■ WORK ORDER 1
Name every Korean speech level that the text on Korean speech levels mentions by name.
■ WORK ORDER 2
Reproduce the passage from the text on Korean speech levels, starting with "Some of these" and going on through "or high official.".

■ EXTRACT TO READ
= Korean speech levels =

Grammatical system of honorific formality

There are seven verb paradigms or speech levels in Korean, and each level has its own unique set of verb endings which are used to indicate the level of formality of a situation. Unlike honorifics – which are used to show respect towards someone mentioned in a sentence – speech levels are used to show respect towards a speaker's or writer's audience, or reflect the formality or informality of the situation. They represent a system of honorifics in the linguistic use of the term as a grammar system, distinct from honorific titles.

The names of the seven levels are derived from the non-honorific imperative form of the verb hada (하다; "to do") in each level, plus the suffix che (체), which means "style". Each Korean speech level can be combined with honorific or non-honorific noun and verb forms. Taken together, there are 14 combinations.

Some of these speech levels are disappearing from the majority of Korean speech. Hasoseo-che is now used mainly in movies or dramas set in the Joseon era and in religious speech. Hage-che is nowadays limited to some modern male speech, whilst Hao-che is now found more commonly in the Jeolla dialect and Pyongan dialect than in the Seoul dialect.

==Higher levels==
=== Hasoseo-che ===

| Name | Hasoseo-che (하소서체) |
|---|---|
| Formality | very high |
| Politeness | high |
| Currency | uncommon |

Very formally polite
 Traditionally used when addressing a king, queen, or high official.

Saved data entries:
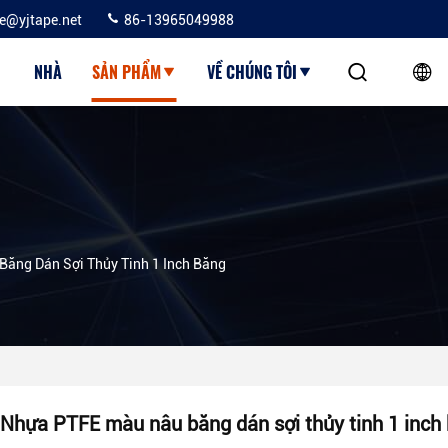
ie@yjtape.net
86-13965049988
NHÀ
SẢN PHẨM
VỀ CHÚNG TÔI
ăng Dán Sợi Thủy Tinh 1 Inch Băng
Nhựa PTFE màu nâu băng dán sợi thủy tinh 1 inch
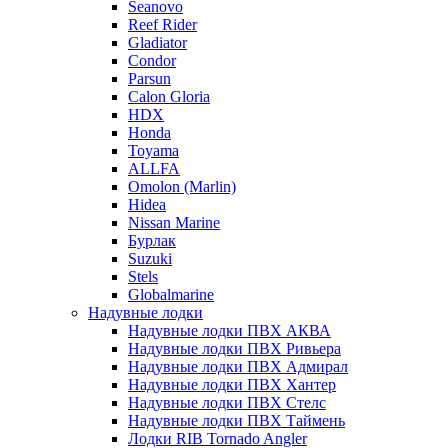
Seanovo
Reef Rider
Gladiator
Condor
Parsun
Calon Gloria
HDX
Honda
Toyama
ALLFA
Omolon (Marlin)
Hidea
Nissan Marine
Бурлак
Suzuki
Stels
Globalmarine
Надувные лодки
Надувные лодки ПВХ АКВА
Надувные лодки ПВХ Ривьера
Надувные лодки ПВХ Адмирал
Надувные лодки ПВХ Хантер
Надувные лодки ПВХ Стелс
Надувные лодки ПВХ Таймень
Лодки RIB Tornado Angler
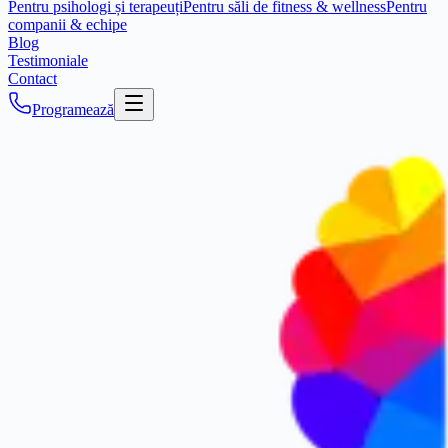
Pentru psihologi și terapeuți
Pentru săli de fitness & wellness
Pentru
companii & echipe
Blog
Testimoniale
Contact
Programează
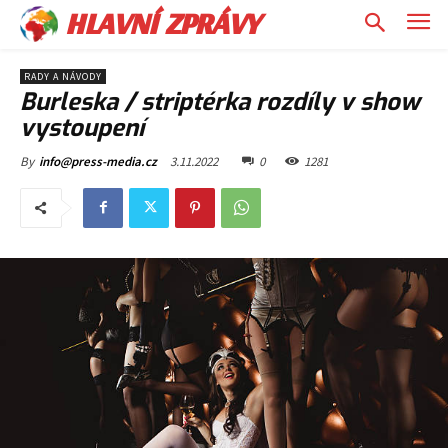
HLAVNÍ ZPRÁVY
RADY A NÁVODY
Burleska / striptérka rozdíly v show
vystoupení
3.11.2022
0
1281
By
info@press-media.cz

■ TASK ANSWER 1
Hasoseo-che, Hage-che, Hao-che

■ TASK ANSWER 2
Some of these speech levels are disappearing from the majority of Korean speech. Hasoseo-che is now used mainly in movies or dramas set in the Joseon era and in religious speech. Hage-che is nowadays limited to some modern male speech, whilst Hao-che is now found more commonly in the Jeolla dialect and Pyongan dialect than in the Seoul dialect.

==Higher levels==
=== Hasoseo-che ===

| Name | Hasoseo-che (하소서체) |
|---|---|
| Formality | very high |
| Politeness | high |
| Currency | uncommon |

Very formally polite
 Traditionally used when addressing a king, queen, or high official.